Clay County wants to add an assistant to the EMA Director to help with emergency needs in the community.

EMA Director Kyle Haney serves in the National Guard. Clay County Commissioner Bryan Coons said Haney could use help beyond that important role.

“Sometimes when Kyle is here he needs some help at the other end of the county,” Coons said. “If they have an emergency he needs somebody that can make decisions while at one end of the county while he is at the other, or if say somebody there’s an accident or somebody passes away they have to have someone there.”

Clay County Finance Clerk Donna Hamilton said that the EMA department does so much for the county.

“To know what they actually do other than just the ambulance, just the EMS and EMA,” Hamilton said. “They wear a lot of hats.”

Commissioners reviewed the budget this week for the upcoming fiscal year. The Clay County Board of Education is losing $218,000 in grant funding.
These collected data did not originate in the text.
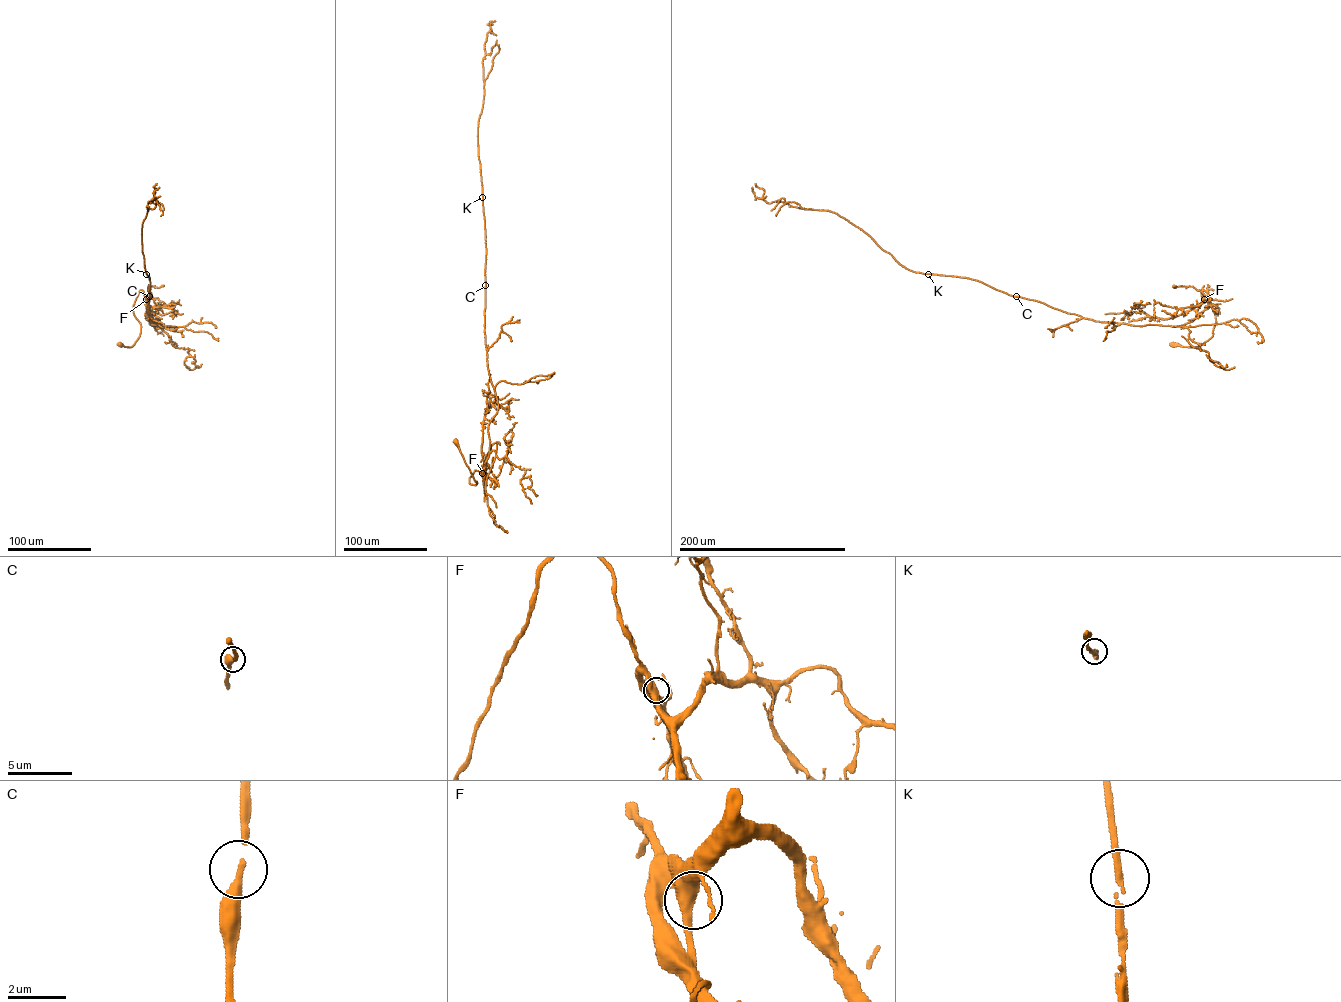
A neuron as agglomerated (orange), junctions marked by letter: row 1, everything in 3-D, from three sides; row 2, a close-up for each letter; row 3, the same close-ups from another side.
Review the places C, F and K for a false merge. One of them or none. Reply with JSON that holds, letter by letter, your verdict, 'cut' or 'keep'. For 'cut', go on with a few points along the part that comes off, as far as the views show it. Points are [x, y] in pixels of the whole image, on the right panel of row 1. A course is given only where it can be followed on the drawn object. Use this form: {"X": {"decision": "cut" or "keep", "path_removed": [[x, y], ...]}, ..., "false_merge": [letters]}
{"C": {"decision": "keep"}, "F": {"decision": "keep"}, "K": {"decision": "keep"}, "false_merge": []}

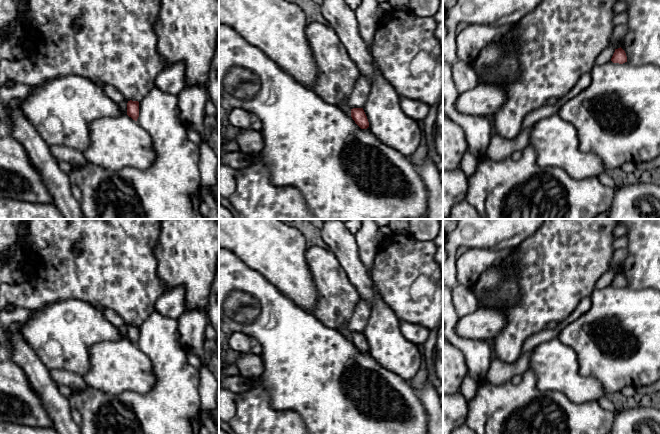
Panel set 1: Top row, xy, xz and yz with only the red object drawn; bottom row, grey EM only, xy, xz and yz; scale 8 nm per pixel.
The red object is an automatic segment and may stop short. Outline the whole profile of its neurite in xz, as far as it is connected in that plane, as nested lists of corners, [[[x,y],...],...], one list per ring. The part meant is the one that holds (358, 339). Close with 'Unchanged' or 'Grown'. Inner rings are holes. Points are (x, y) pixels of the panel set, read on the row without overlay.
[[[361,298],[348,322],[349,331],[351,332],[351,341],[361,353],[367,353],[369,351],[363,330],[368,322],[370,313],[371,306],[367,301]]]. Grown

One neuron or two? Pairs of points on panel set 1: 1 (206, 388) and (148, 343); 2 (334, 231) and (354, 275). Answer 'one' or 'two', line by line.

Clay County Schools Director of Finance Ashley White said the school system is walking a fine line with its enrollment and could potentially lose more funding.

“We are going to be on the teeter-totter for the rest, I mean maybe forever I don’t know,” White said. “If we stay on that and we teeter-totter back and forth every year that we are facing a budget, we can lose $350,000 like that with a July final report from TISA.”

Some TISA funding is based on 1,000 students. Clay County currently serves 992.

Solid Waste has a two percent raise in the department’s budget.